Architectural Tactics
Tactics deals with the quality attributes of a model. The simplest example of how the system tries to adapt to quality requirements is the manipulation of an operational data set through continuous queries. These components are capable of continuously analyzing ODS to detect and retrieve complex events. Here is a list of tactics that are used in architecture:
- Disintegrator pattern in the event queue.
- Dedicated memory for the queue and order of events.
- Continuous Query Language (CQL) for ODS.
- Data filter for incoming information.
- Algorithms for the distribution of incoming and export connections to bypass congestion.
- Active Queue Management (AQM) and congestion notification system.
- Counting resources with the ability to scale the system.
- Active backup for every single fault.
- Indexing and optimizing resilient structures in ODS.
- Schedule regular backups and cleanup scripts for ODS.
- Transaction stories to all databases.
- Checksums for each row for error detection.
- Time stamped events to ignore obsolete events.
- Establishment of rules for confirming order for the maximum number of trading events.
- Automated trading components use in-memory databases for analysis.
- Two-level authentication in the user interface to activate the connection.
- Encryption in the user interface to connect.
- Observation pattern for managing surveys in MVC.
This list offers only a small number of design solutions that the author of the article was able to identify during the development of architecture for a trading system. The list is far from complete. At each level of detail, new tactics are added to meet functional and non-functional requirements. The picture shows three diagrams that describe the disintegrator pattern, filter pattern, and continuous query components:



"Behavioral" look
This architecture overview demonstrates how system components and layers should interact. It is very useful when you develop scripts to test the system and understand how everything works from beginning to end. This overview consists of sequence diagrams and activity diagrams. The latter show the internal processes of the trading system and how traders themselves interact with it. Examples of such diagrams are presented below.


Techniques and frameworks
The final step in developing the architecture of the software part of the trading system is to find suitable techniques and frameworks that can be used to implement it. The general rule here is to try to squeeze out everything that is possible from existing techniques, making sure that they meet functional and non-functional requirements. The framework in this case is a reference architecture. For example, the JBoss framework implements the JEE reference architecture. Here is a list of several techniques and frameworks that can be used to create the architecture of a trading system:
- CUDA is a product of NVidia. She has several products at once that support high performance for calculations in financial modeling. You can achieve a 50-fold increase in performance, for example, to simulate Monte Carlo on a GPU instead of a CPU.

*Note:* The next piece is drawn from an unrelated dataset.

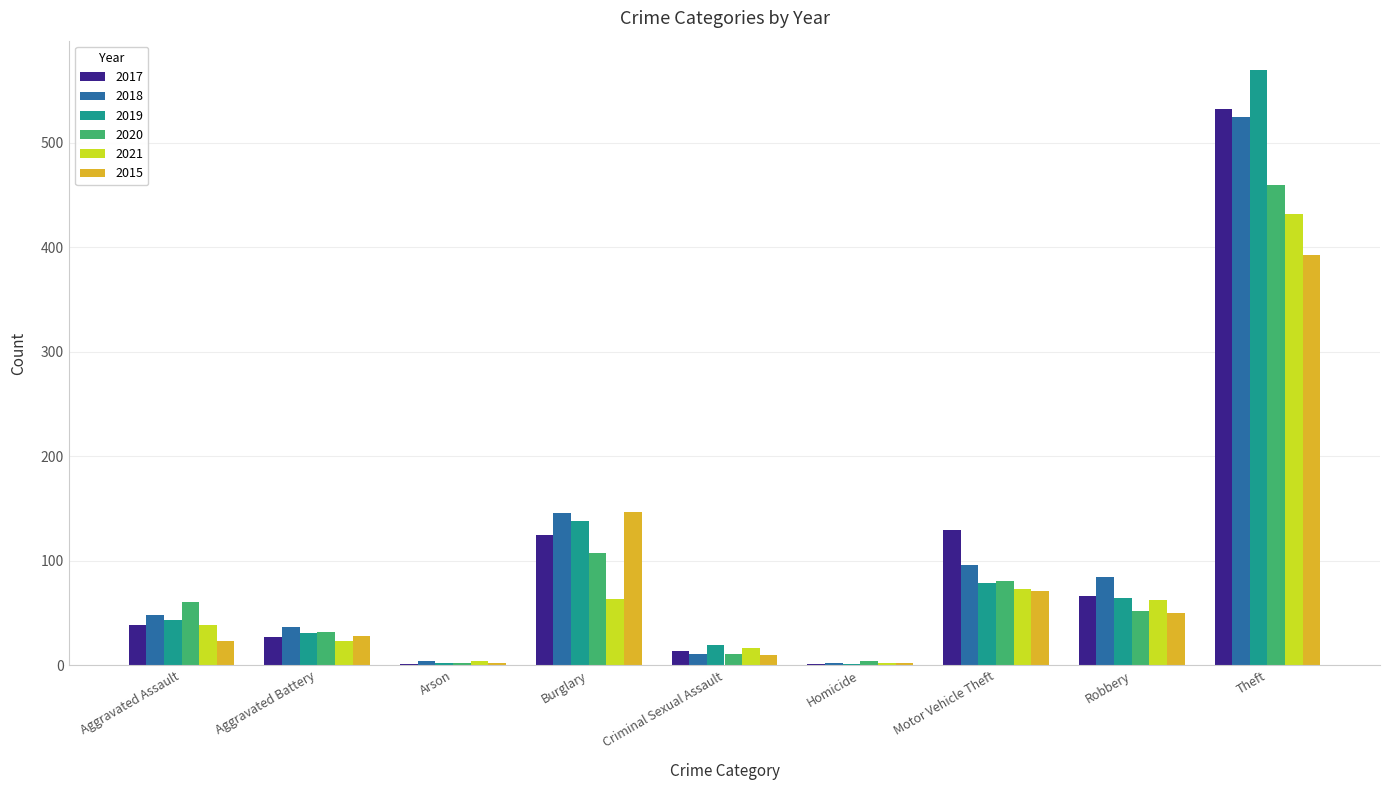

What is the average value of the 2015 series?

81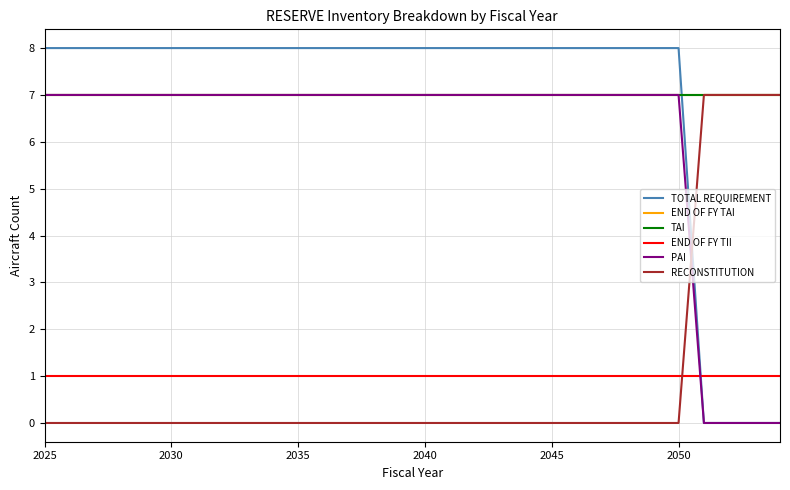

Which series has the largest total across all categories?

END OF FY TAI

- Apache river is a set of tools for creating distributed systems. He found applications as a framework for SBA pattern-based applications.
- Apache Hadoop - This tool offers interesting solutions for big data problems. Can be deployed in a cluster environment to support CUDA technology.
- AlgoTrader is an open access algorithmic trading platform. It can be deployed where automated trading components take place.
- FIX Engine is a standalone application that supports financial information exchange protocols (FIX, FAST and FIXatdl).
It should be remembered that any components (techniques or frameworks) must have an API to ensure their compatibility.
Conclusion
The proposed version of the architecture meets the most general requirements of algorithmic trading systems. For such systems, the main load is carried by three factors that act in practice in different combinations:
- Dependence on the external environment and exchange systems.
- Non-functional requirements.
- The evolution of architectural constraints.
The proposed architecture needs to be adapted based on the movement from case to case. It must comply with specific organizational, regulatory requirements and regional restrictions. Simply put, the article presented only a list of useful links that still need to be customized for individual needs.